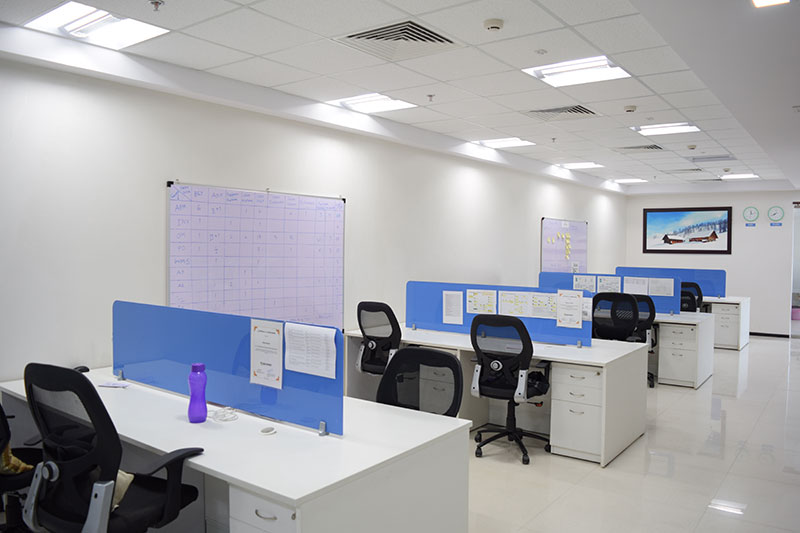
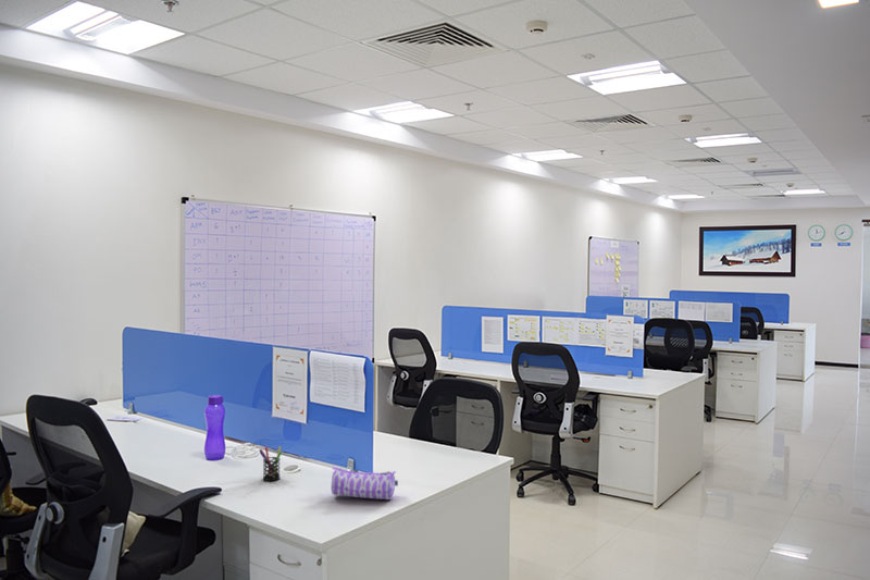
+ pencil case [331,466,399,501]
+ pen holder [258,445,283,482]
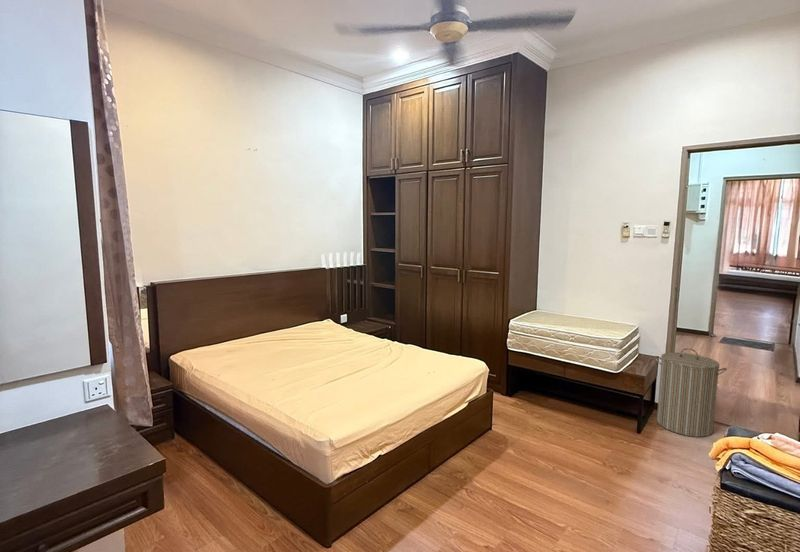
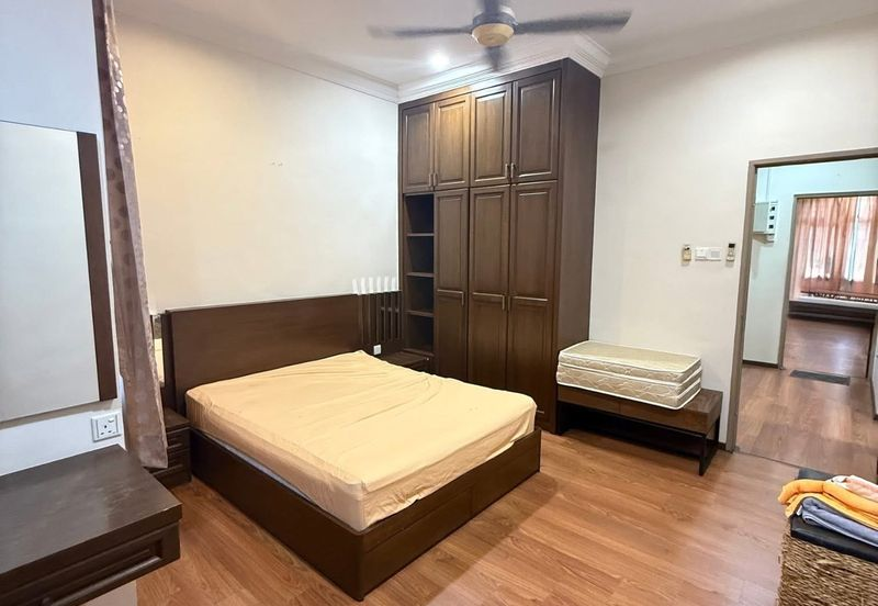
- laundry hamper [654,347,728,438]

========================================

◆ Work required ◆
Write out the material above exactly. Skip the pictures.

◆ Response ◆
+ pencil case [331,466,399,501]
+ pen holder [258,445,283,482]
- laundry hamper [654,347,728,438]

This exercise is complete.